#### SUPPLIED ENTRIES ####

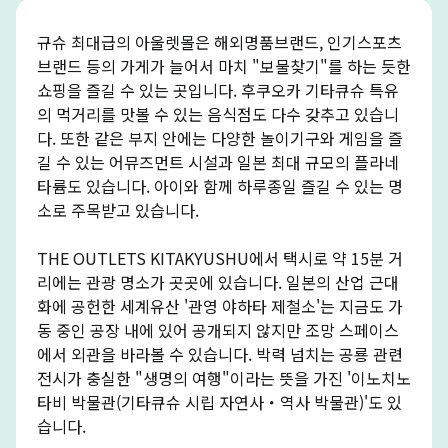
규슈 최대급의 아울렛몰은 해외명품브랜드, 인기스포츠
브랜드 등의 가게가 늘어서 마치 "보물찾기"를 하는 듯한
쇼핑을 즐길 수 있는 곳입니다. 후쿠오카 기타큐슈 특유
의 먹거리를 맛볼 수 있는 음식점도 다수 갖추고 있습니
다. 또한 같은 부지 안에는 다양한 놀이기구와 게임을 즐
길 수 있는 어뮤즈먼트 시설과 일본 최대 규모의 플라네
타륨도 있습니다. 아이와 함께 하루종일 즐길 수 있는 명
소로 주목받고 있습니다.
THE OUTLETS KITAKYUSHU에서 택시로 약 15분 거
리에는 관광 명소가 곳곳에 있습니다. 일본의 산업 근대
화에 공헌한 세계유산 '관영 야하타 제철소'는 지금도 가
동 중인 공장 내에 있어 공개되지 않지만 조망 스페이스
에서 외관을 바라볼 수 있습니다. 박력 넘치는 공룡 관련
전시가 충실한 "생명의 여행"이라는 뜻을 가진 '이노치노
타비 박물관(기타큐슈 시립 자연사・역사 박물관)'도 있
습니다.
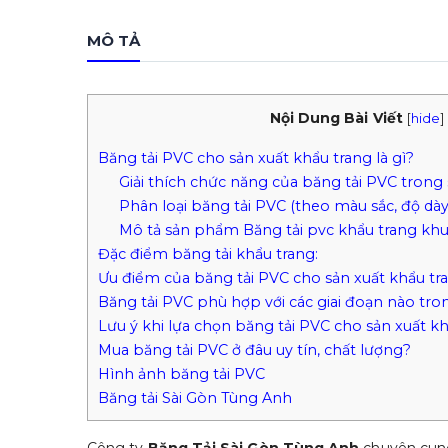
MÔ TẢ
Nội Dung Bài Viết
[
hide
]
Băng tải PVC cho sản xuất khẩu trang là gì?
Giải thích chức năng của băng tải PVC trong
Phân loại băng tải PVC (theo màu sắc, độ dày
Mô tả sản phẩm Băng tải pvc khẩu trang kh
Đặc điểm băng tải khẩu trang:
Ưu điểm của băng tải PVC cho sản xuất khẩu tr
Băng tải PVC phù hợp với các giai đoạn nào tro
Lưu ý khi lựa chọn băng tải PVC cho sản xuất k
Mua băng tải PVC ở đâu uy tín, chất lượng?
Hình ảnh băng tải PVC
Băng tải Sài Gòn Tùng Anh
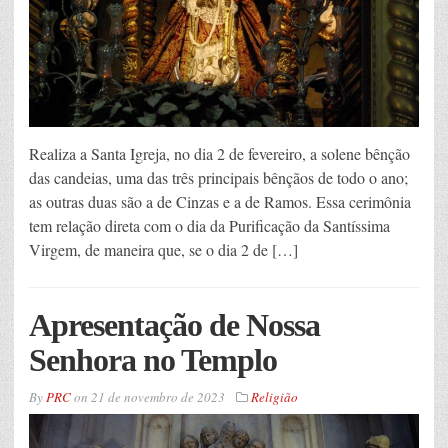
Realiza a Santa Igreja, no dia 2 de fevereiro, a solene bênção
das candeias, uma das três principais bênçãos de todo o ano;
as outras duas são a de Cinzas e a de Ramos. Essa cerimônia
tem relação direta com o dia da Purificação da Santíssima
Virgem, de maneira que, se o dia 2 de […]
Apresentação de Nossa
Senhora no Templo
By
PRC
on
21 de novembro de 2023
Religião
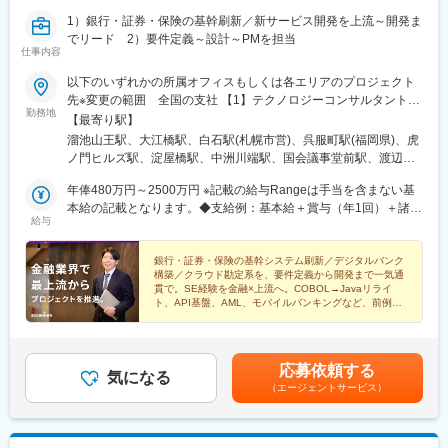
1）銀行・証券・保険の基幹刷新／新サービス開発を上流～開発ま
でリード 2）要件定義～設計～PMを担当
仕事内容
以下のいずれかの所属オフィスもしくは各エリアのプロジェクト
先※変更の範囲 全国の支社 【1】テクノロジーコンサルタント
勤務地
所属オフィス：■赤坂インターシティAIR／東京都港区赤坂1-8-1
【最寄り駅】
赤坂インターシティAIR■関西オフィス／大阪府大阪市北区中之島
溜池山王駅、大江橋駅、白石駅(札幌市営)、呉服町駅(福岡県)、虎
2-2-2 大阪中之島ビル■アクセンチュア・イノベーションセンター
ノ門ヒルズ駅、淀屋橋駅、中洲川端駅、国会議事堂前駅、渡辺橋
北海道／北海道札幌市白石区南郷通1丁目南8番10号白石ガーデン
駅、祇園駅(福岡県)
プレイス■福岡オフィス／福岡県福岡市博多区綱場町2-1 博多FDビ
年俸480万円～2500万円 ※記載の給与Rangeは手当を含まない基
ジネスセンター 【2】ソリューション・エンジニア所属オフィ
本給の記載となります。◆支給例：基本給＋賞与（年1回）＋諸手
給与
ス：■赤坂インターシティAIR／東京都港区赤坂1-8-1 赤坂インタ
当◆諸手当例：職位により支給対象が決定いたします。・残業手
ーシティAIR■関西オフィス／大阪府大阪市北区中之島2-2-2 大阪
当：実施分の支給・住宅手当 等
中之島ビル※所属オフィスを問わずプロジェクトにより、国内出
銀行・証券・保険の基幹システム刷新／デジタルバンク
構築／クラウド勘定系を、要件定義から開発まで一気通
張、海外出張の可能性があります
貫で。SE経験を金融×上流へ。COBOL→Javaリライ
ト、API基盤、AML、モバイルバンキングなど、前例な
き案件をリードできます。
応募依頼する
気になる
（エージェントサービス）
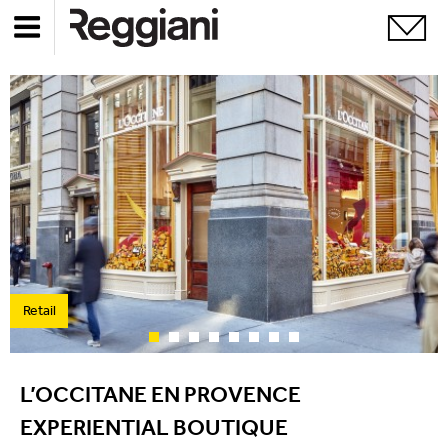
Retail
L’OCCITANE EN PROVENCE
EXPERIENTIAL BOUTIQUE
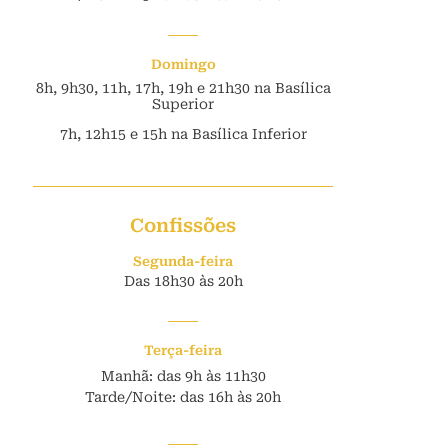
Domingo
8h, 9h30, 11h, 17h, 19h e 21h30 na Basílica
Superior
7h, 12h15 e 15h na Basílica Inferior
Confissões
Segunda-feira
Das 18h30 às 20h
Terça-feira
Manhã: das 9h às 11h30
Tarde/Noite: das 16h às 20h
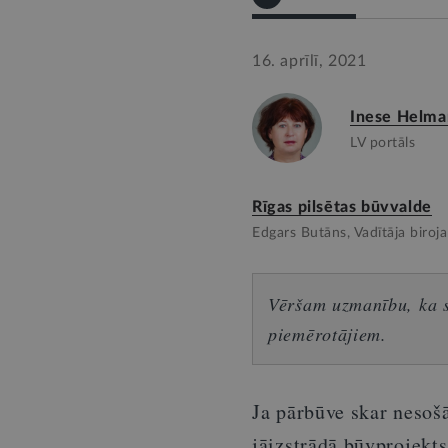
16. aprīlī, 2021
Inese Helma
LV portāls
Rīgas pilsētas būvvalde
Edgars Butāns, Vadītāja biroja
Vēršam uzmanību, ka sn
piemērotājiem.
Ja pārbūve skar nesoš
jāizstrādā būvprojekts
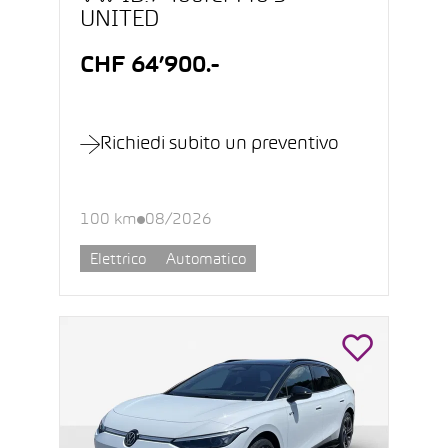
UNITED
CHF 64’900.-
Richiedi subito un preventivo
100 km
08/2026
Elettrico
Automatico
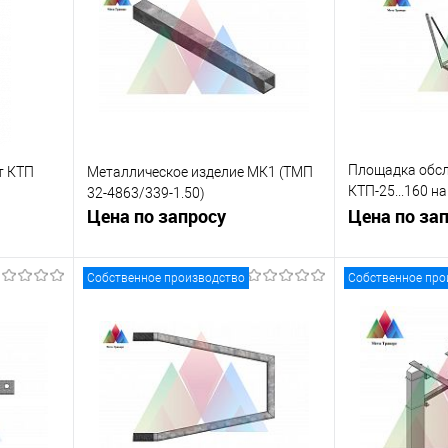
Площадка обс
т КТП
Металлическое изделие МК1 (ТМП
КТП-25...160 н
32-4863/339-1.50)
Цена по запросу
4863/339
Цена по за
Собственное производство
Собственное про
ну
Запросить цену
Зап
равнению
Купить в 1 клик
К сравнению
Купить в 1 к
 заказ
В избранное
Под заказ
В избранное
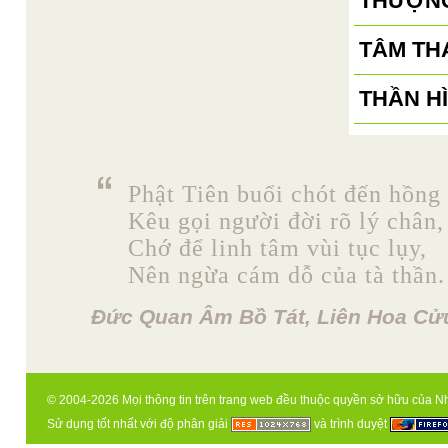
THƯỢNG
TÂM TH
THẦN H
Phật Tiên buổi chót đến hồng 
Kêu gọi người đời rõ lý chân,
Chớ để linh tâm vùi tục lụy,
Nên ngừa cám dỗ của tà thần.
Đức Quan Âm Bồ Tát, Liên Hoa Cửu
© 2004-2026 Mọi thông tin trên trang web đều thuộc quyền sở hữu của N
Sử dụng tốt nhất với độ phân giải
và trình duyệt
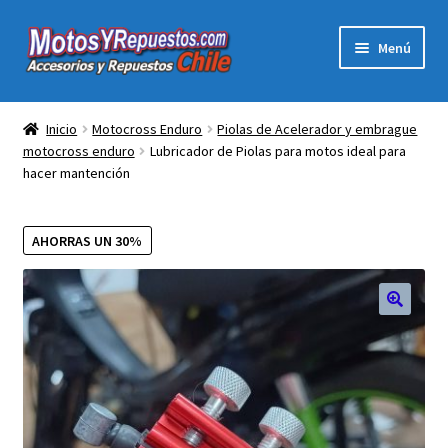
Ir
Ir
Menú
a
al
la
contenido
Expandi
Acc y Rep Motocross Enduro
navegación
el
Inicio
Motocross Enduro
Piolas de Acelerador y embrague
menú
motocross enduro
Lubricador de Piolas para motos ideal para
Electronica Para Motos
hijo
hacer mantención
Repuestos Para Motos
AHORRAS UN 30%
Filtros para Motos
Herramientas Para Taller
🔍
Ropa para Motociclistas
Tienda Física Motosyrepuestos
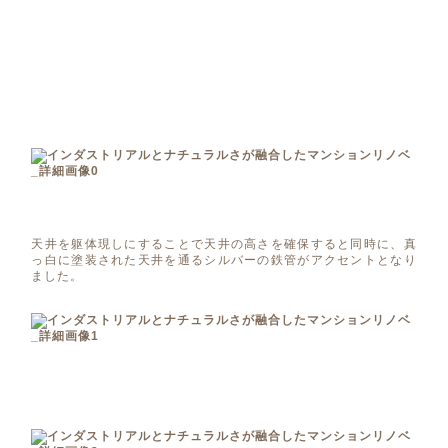
天井を躯体現しにすることで天井の高さを確保すると同時に、真
っ白に塗装された天井を通るシルバーの鉄管がアクセントとなり
ました。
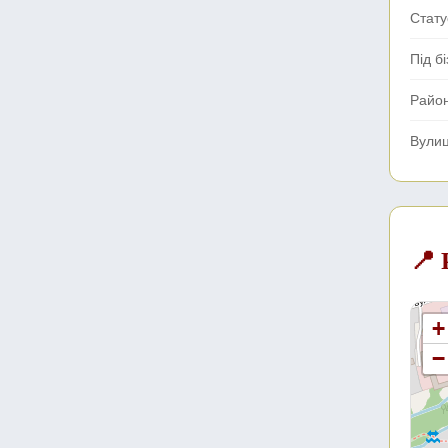
Стату
Під б
Райо
Вули
📍
+
−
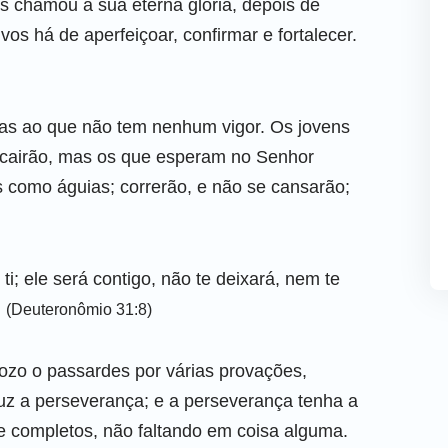
s chamou à sua eterna glória, depois de
s há de aperfeiçoar, confirmar e fortalecer.
ças ao que não tem nenhum vigor. Os jovens
 cairão, mas os que esperam no Senhor
 como águias; correrão, e não se cansarão;
ti; ele será contigo, não te deixará, nem te
.
(Deuteronômio 31:8)
ozo o passardes por várias provações,
z a perseverança; e a perseverança tenha a
s e completos, não faltando em coisa alguma.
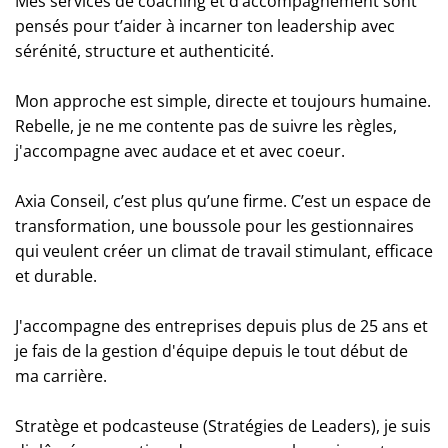
Mes services de coaching et d’accompagnement sont
pensés pour t’aider à incarner ton leadership avec
sérénité, structure et authenticité.
Mon approche est simple, directe et toujours humaine.
Rebelle, je ne me contente pas de suivre les règles,
j'accompagne avec audace et et avec coeur.
Axia Conseil, c’est plus qu’une firme. C’est un espace de
transformation, une boussole pour les gestionnaires
qui veulent créer un climat de travail stimulant, efficace
et durable.
J'accompagne des entreprises depuis plus de 25 ans et
je fais de la gestion d'équipe depuis le tout début de
ma carrière.
Stratège et podcasteuse (
Stratégies de Leaders
), je suis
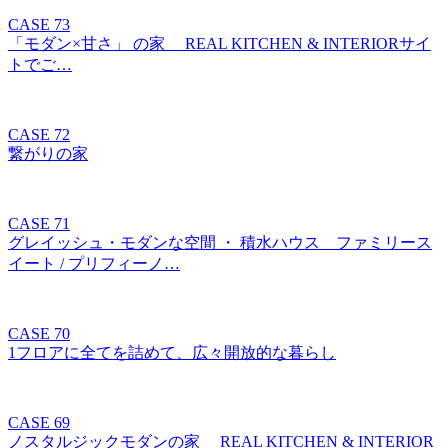
CASE 73
「モダン×甘さ」 の家 REAL KITCHEN & INTERIORサイ
トでご…
CASE 72
繋がりの家
CASE 71
グレイッシュ・モダンな空間 ・ 積水ハウス ファミリース
イート / プリフィーノ…
CASE 70
1フロアに全てを詰めて、広々開放的な暮らし
CASE 69
ノスタルジックモダンの家 REAL KITCHEN & INTERIOR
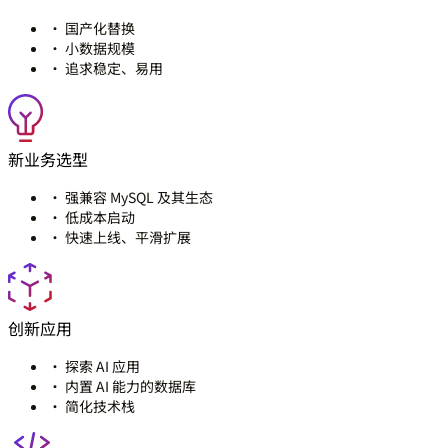
· 国产化替换
· 小数据规模
· 追求稳定、易用
新业务选型
· 强兼容 MySQL 及其生态
· 低成本启动
· 快速上线、平滑扩展
创新应用
· 探索 AI 应用
· 内置 AI 能力的数据库
· 简化技术栈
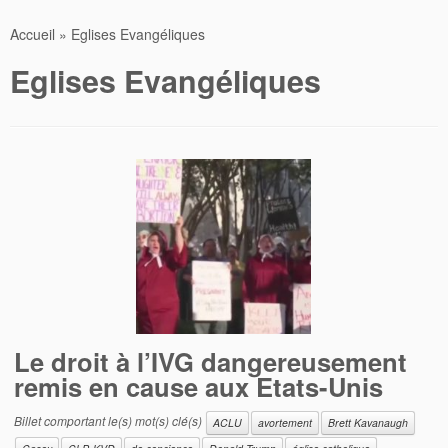
Accueil
»
Eglises Evangéliques
Eglises Evangéliques
Le droit à l’IVG dangereusement
remis en cause aux Etats-Unis
Billet comportant le(s) mot(s) clé(s)
ACLU
avortement
Brett Kavanaugh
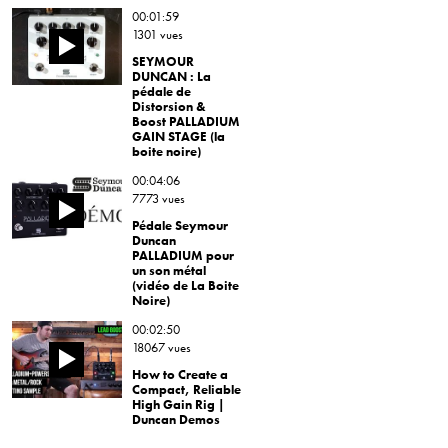
00:01:59
1301 vues
SEYMOUR
DUNCAN : La
pédale de
Distorsion &
Boost PALLADIUM
GAIN STAGE (la
boite noire)
00:04:06
7773 vues
Pédale Seymour
Duncan
PALLADIUM pour
un son métal
(vidéo de La Boite
Noire)
00:02:50
18067 vues
How to Create a
Compact, Reliable
High Gain Rig |
Duncan Demos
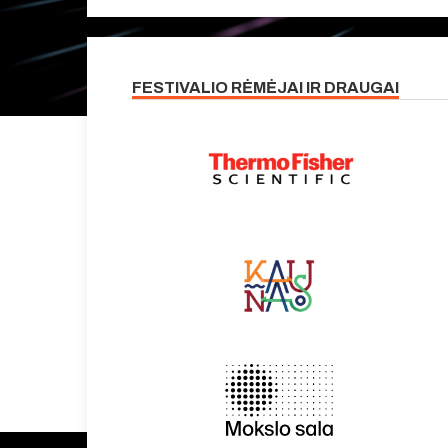
FESTIVALIO RĖMĖJAI IR DRAUGAI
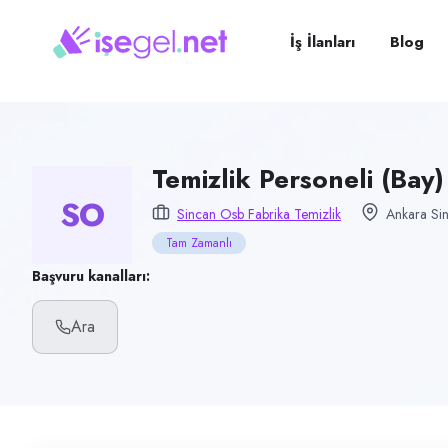
Pozisyon
Temizlik Personeli (Bay)
İş İlanları
Blog
Firma
Sincan OSB Fabrika Temizlik
Kategori
Temizlik & Hizmet
Temizlik Personeli (Bay)
SO
Konum
Sincan Osb Fabrika Temizlik
Ankara Sin
Sincan, Ankara
Tam Zamanlı
Çalışma şekli
Başvuru kanalları:
Tam Zamanlı · Ofis
Ara
Yayın tarihi
10 Haziran 2026
Son geçerlilik
27 Eylül 2026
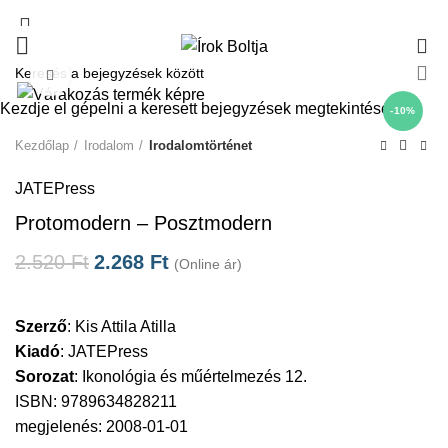
0
Click to enlarge
Kezdje el gépelni a keresett bejegyzések megtekintéséhez.
-10%
Kezdőlap
Irodalom
Irodalomtörténet
JATEPress
Protomodern – Posztmodern
2.520
Ft
2.268
Ft
(Online ár)
Szerző
:
Kis Attila Atilla
Kiadó
:
JATEPress
Sorozat
:
Ikonológia és műértelmezés 12.
ISBN: 9789634828211
megjelenés: 2008-01-01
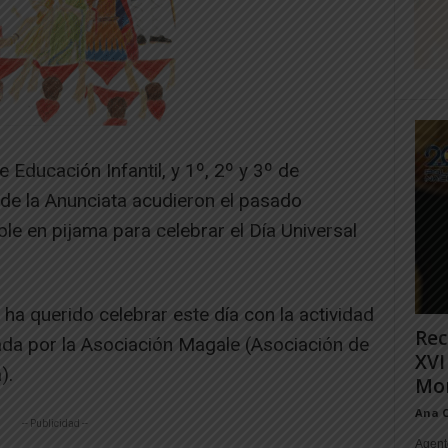
Educación Infantil, y 1º, 2º y 3º de
 de la Anunciata acudieron el pasado
le en pijama para celebrar el Día Universal
 ha querido celebrar este día con la actividad
Rec
iciada por la Asociación Magale (Asociación de
XVI
).
Mon
Ana 
-- Publicidad --
Agente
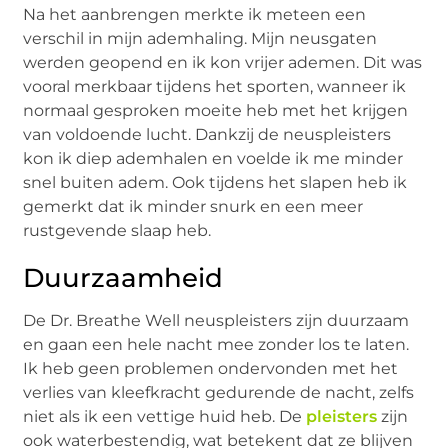
Na het aanbrengen merkte ik meteen een
verschil in mijn ademhaling. Mijn neusgaten
werden geopend en ik kon vrijer ademen. Dit was
vooral merkbaar tijdens het sporten, wanneer ik
normaal gesproken moeite heb met het krijgen
van voldoende lucht. Dankzij de neuspleisters
kon ik diep ademhalen en voelde ik me minder
snel buiten adem. Ook tijdens het slapen heb ik
gemerkt dat ik minder snurk en een meer
rustgevende slaap heb.
Duurzaamheid
De Dr. Breathe Well neuspleisters zijn duurzaam
en gaan een hele nacht mee zonder los te laten.
Ik heb geen problemen ondervonden met het
verlies van kleefkracht gedurende de nacht, zelfs
niet als ik een vettige huid heb. De
pleisters
zijn
ook waterbestendig, wat betekent dat ze blijven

####

__ABOUT THIS EXERCISE__
In the listing above, find the line containing "타륨도 있습니다. 아이와 함께 하루종일 즐길 수 있는 명" and the line containing "Senhora no Templo", then print exactly those two lines and every line between them, minus the pictures.

__OUTPUT FOR THIS EXERCISE__
타륨도 있습니다. 아이와 함께 하루종일 즐길 수 있는 명
소로 주목받고 있습니다.
THE OUTLETS KITAKYUSHU에서 택시로 약 15분 거
리에는 관광 명소가 곳곳에 있습니다. 일본의 산업 근대
화에 공헌한 세계유산 '관영 야하타 제철소'는 지금도 가
동 중인 공장 내에 있어 공개되지 않지만 조망 스페이스
에서 외관을 바라볼 수 있습니다. 박력 넘치는 공룡 관련
전시가 충실한 "생명의 여행"이라는 뜻을 가진 '이노치노
타비 박물관(기타큐슈 시립 자연사・역사 박물관)'도 있
습니다.
MÔ TẢ
Nội Dung Bài Viết
[
hide
]
Băng tải PVC cho sản xuất khẩu trang là gì?
Giải thích chức năng của băng tải PVC trong
Phân loại băng tải PVC (theo màu sắc, độ dày
Mô tả sản phẩm Băng tải pvc khẩu trang kh
Đặc điểm băng tải khẩu trang:
Ưu điểm của băng tải PVC cho sản xuất khẩu tr
Băng tải PVC phù hợp với các giai đoạn nào tro
Lưu ý khi lựa chọn băng tải PVC cho sản xuất k
Mua băng tải PVC ở đâu uy tín, chất lượng?
Hình ảnh băng tải PVC
Băng tải Sài Gòn Tùng Anh
Realiza a Santa Igreja, no dia 2 de fevereiro, a solene bênção
das candeias, uma das três principais bênçãos de todo o ano;
as outras duas são a de Cinzas e a de Ramos. Essa cerimônia
tem relação direta com o dia da Purificação da Santíssima
Virgem, de maneira que, se o dia 2 de […]
Apresentação de Nossa
Senhora no Templo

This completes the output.